Output each of the entries exactly, skipping every picture they contain.

Material provided:

⟨

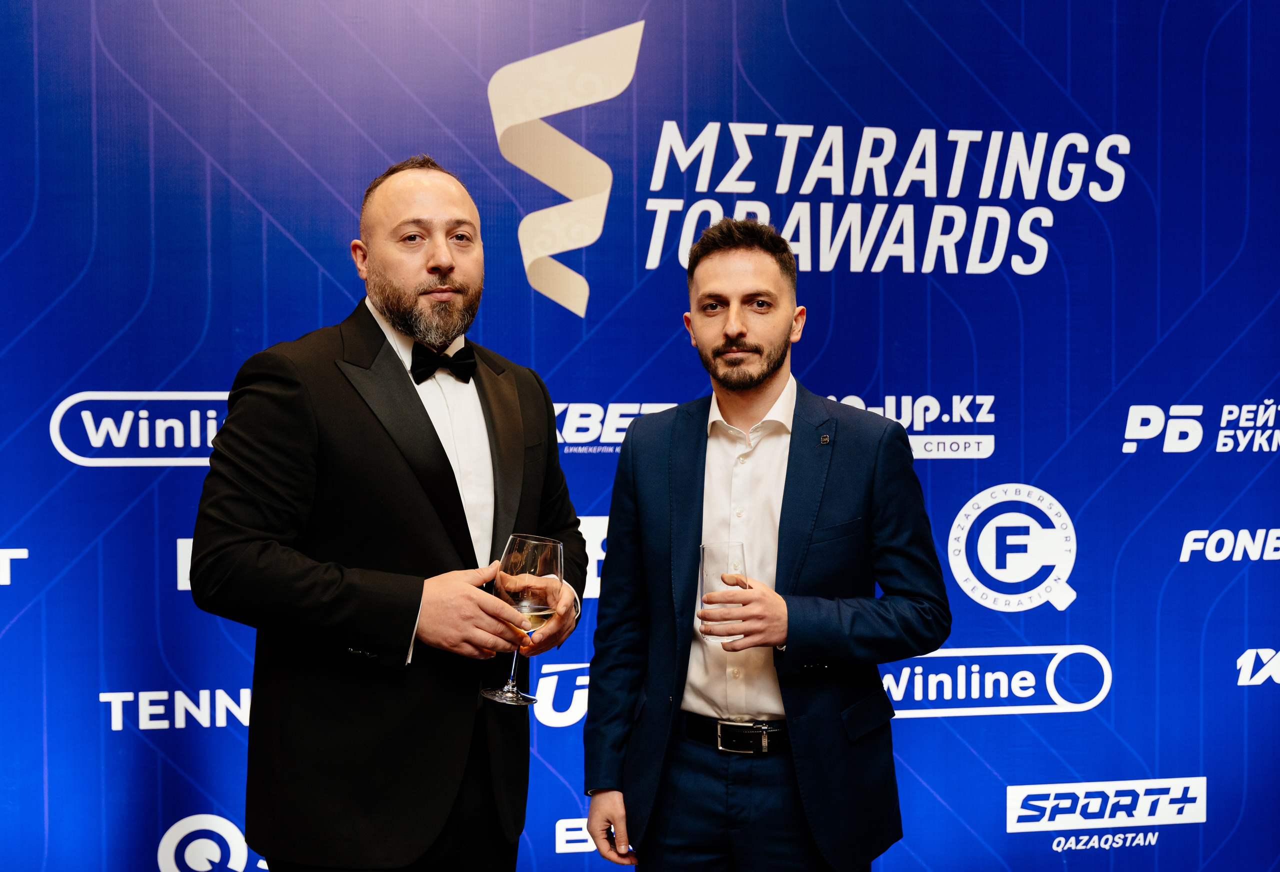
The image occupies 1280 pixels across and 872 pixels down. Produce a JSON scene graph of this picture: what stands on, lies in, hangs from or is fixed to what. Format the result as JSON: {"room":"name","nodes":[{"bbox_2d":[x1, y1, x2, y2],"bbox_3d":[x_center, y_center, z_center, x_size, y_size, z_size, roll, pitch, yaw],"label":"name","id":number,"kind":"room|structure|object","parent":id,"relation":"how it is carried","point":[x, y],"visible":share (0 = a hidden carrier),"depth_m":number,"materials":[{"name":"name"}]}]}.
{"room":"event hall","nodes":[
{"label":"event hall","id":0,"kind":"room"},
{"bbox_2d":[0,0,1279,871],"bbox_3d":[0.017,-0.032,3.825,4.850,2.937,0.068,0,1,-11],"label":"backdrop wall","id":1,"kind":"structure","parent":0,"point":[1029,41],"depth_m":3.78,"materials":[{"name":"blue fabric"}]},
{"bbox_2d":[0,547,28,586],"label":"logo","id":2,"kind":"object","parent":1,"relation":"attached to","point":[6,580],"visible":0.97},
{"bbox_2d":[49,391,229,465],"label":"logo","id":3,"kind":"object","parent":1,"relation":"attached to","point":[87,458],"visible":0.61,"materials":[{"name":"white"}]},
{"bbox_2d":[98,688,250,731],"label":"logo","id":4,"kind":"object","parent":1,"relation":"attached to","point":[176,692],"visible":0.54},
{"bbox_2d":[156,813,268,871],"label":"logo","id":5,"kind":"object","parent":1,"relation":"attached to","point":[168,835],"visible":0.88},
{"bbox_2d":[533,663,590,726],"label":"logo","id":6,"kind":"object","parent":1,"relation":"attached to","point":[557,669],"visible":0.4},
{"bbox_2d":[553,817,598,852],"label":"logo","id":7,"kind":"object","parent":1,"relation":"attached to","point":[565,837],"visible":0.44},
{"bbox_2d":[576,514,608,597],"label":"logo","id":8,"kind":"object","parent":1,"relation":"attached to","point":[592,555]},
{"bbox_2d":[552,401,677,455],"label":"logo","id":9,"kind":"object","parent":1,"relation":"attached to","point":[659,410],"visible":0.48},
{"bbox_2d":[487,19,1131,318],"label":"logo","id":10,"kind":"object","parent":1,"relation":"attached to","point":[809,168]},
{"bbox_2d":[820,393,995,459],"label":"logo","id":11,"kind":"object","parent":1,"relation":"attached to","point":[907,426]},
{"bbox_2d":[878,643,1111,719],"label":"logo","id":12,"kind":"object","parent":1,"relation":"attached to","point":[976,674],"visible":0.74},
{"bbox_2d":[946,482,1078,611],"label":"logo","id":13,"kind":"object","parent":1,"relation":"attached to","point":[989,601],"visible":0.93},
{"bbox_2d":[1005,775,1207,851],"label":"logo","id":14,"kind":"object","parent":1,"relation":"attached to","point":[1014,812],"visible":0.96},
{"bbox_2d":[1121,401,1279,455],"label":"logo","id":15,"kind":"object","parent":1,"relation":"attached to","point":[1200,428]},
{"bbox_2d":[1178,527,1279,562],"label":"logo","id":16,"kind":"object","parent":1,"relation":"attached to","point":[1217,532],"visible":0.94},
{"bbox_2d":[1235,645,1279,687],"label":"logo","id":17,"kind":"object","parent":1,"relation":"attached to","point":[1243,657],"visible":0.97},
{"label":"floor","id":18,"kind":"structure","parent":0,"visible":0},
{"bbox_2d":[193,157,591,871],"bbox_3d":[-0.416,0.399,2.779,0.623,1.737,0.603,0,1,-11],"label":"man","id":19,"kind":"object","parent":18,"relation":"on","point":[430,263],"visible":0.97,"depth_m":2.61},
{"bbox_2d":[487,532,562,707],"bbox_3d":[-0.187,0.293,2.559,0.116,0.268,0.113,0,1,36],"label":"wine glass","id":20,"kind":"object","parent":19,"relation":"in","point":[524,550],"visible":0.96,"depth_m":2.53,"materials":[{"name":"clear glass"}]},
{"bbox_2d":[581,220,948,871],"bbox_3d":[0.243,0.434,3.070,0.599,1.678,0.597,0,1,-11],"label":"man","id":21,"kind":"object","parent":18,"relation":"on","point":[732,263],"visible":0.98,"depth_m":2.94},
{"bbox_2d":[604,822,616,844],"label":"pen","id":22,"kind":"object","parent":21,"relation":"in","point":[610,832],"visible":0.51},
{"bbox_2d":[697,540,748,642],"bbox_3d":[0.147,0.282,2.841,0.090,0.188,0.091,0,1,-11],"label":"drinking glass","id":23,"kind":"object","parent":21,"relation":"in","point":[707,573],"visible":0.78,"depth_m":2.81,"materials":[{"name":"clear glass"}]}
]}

⟩

Answer section:
The image occupies 1280 pixels across and 872 pixels down. Produce a JSON scene graph of this picture: what stands on, lies in, hangs from or is fixed to what. Format the result as JSON: {"room":"name","nodes":[{"bbox_2d":[x1, y1, x2, y2],"bbox_3d":[x_center, y_center, z_center, x_size, y_size, z_size, roll, pitch, yaw],"label":"name","id":number,"kind":"room|structure|object","parent":id,"relation":"how it is carried","point":[x, y],"visible":share (0 = a hidden carrier),"depth_m":number,"materials":[{"name":"name"}]}]}.
{"room":"event hall","nodes":[
{"label":"event hall","id":0,"kind":"room"},
{"bbox_2d":[0,0,1279,871],"bbox_3d":[0.017,-0.032,3.825,4.850,2.937,0.068,0,1,-11],"label":"backdrop wall","id":1,"kind":"structure","parent":0,"point":[1029,41],"depth_m":3.78,"materials":[{"name":"blue fabric"}]},
{"bbox_2d":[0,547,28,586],"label":"logo","id":2,"kind":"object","parent":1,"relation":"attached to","point":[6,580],"visible":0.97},
{"bbox_2d":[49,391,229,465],"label":"logo","id":3,"kind":"object","parent":1,"relation":"attached to","point":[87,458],"visible":0.61,"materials":[{"name":"white"}]},
{"bbox_2d":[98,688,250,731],"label":"logo","id":4,"kind":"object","parent":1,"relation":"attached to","point":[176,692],"visible":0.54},
{"bbox_2d":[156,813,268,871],"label":"logo","id":5,"kind":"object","parent":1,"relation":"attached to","point":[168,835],"visible":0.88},
{"bbox_2d":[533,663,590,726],"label":"logo","id":6,"kind":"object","parent":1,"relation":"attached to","point":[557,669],"visible":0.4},
{"bbox_2d":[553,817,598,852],"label":"logo","id":7,"kind":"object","parent":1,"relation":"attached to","point":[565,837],"visible":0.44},
{"bbox_2d":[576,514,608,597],"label":"logo","id":8,"kind":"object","parent":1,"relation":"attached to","point":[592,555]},
{"bbox_2d":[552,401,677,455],"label":"logo","id":9,"kind":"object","parent":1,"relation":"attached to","point":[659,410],"visible":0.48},
{"bbox_2d":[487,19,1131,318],"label":"logo","id":10,"kind":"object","parent":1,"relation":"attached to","point":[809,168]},
{"bbox_2d":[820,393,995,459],"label":"logo","id":11,"kind":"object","parent":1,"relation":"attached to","point":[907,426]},
{"bbox_2d":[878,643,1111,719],"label":"logo","id":12,"kind":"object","parent":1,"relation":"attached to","point":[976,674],"visible":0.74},
{"bbox_2d":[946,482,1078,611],"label":"logo","id":13,"kind":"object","parent":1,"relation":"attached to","point":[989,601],"visible":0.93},
{"bbox_2d":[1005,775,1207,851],"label":"logo","id":14,"kind":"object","parent":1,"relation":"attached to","point":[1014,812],"visible":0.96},
{"bbox_2d":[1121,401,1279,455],"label":"logo","id":15,"kind":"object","parent":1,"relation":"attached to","point":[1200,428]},
{"bbox_2d":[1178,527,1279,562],"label":"logo","id":16,"kind":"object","parent":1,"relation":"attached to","point":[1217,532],"visible":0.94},
{"bbox_2d":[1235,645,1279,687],"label":"logo","id":17,"kind":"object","parent":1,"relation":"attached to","point":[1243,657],"visible":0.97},
{"label":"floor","id":18,"kind":"structure","parent":0,"visible":0},
{"bbox_2d":[193,157,591,871],"bbox_3d":[-0.416,0.399,2.779,0.623,1.737,0.603,0,1,-11],"label":"man","id":19,"kind":"object","parent":18,"relation":"on","point":[430,263],"visible":0.97,"depth_m":2.61},
{"bbox_2d":[487,532,562,707],"bbox_3d":[-0.187,0.293,2.559,0.116,0.268,0.113,0,1,36],"label":"wine glass","id":20,"kind":"object","parent":19,"relation":"in","point":[524,550],"visible":0.96,"depth_m":2.53,"materials":[{"name":"clear glass"}]},
{"bbox_2d":[581,220,948,871],"bbox_3d":[0.243,0.434,3.070,0.599,1.678,0.597,0,1,-11],"label":"man","id":21,"kind":"object","parent":18,"relation":"on","point":[732,263],"visible":0.98,"depth_m":2.94},
{"bbox_2d":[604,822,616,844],"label":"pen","id":22,"kind":"object","parent":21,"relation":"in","point":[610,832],"visible":0.51},
{"bbox_2d":[697,540,748,642],"bbox_3d":[0.147,0.282,2.841,0.090,0.188,0.091,0,1,-11],"label":"drinking glass","id":23,"kind":"object","parent":21,"relation":"in","point":[707,573],"visible":0.78,"depth_m":2.81,"materials":[{"name":"clear glass"}]}
]}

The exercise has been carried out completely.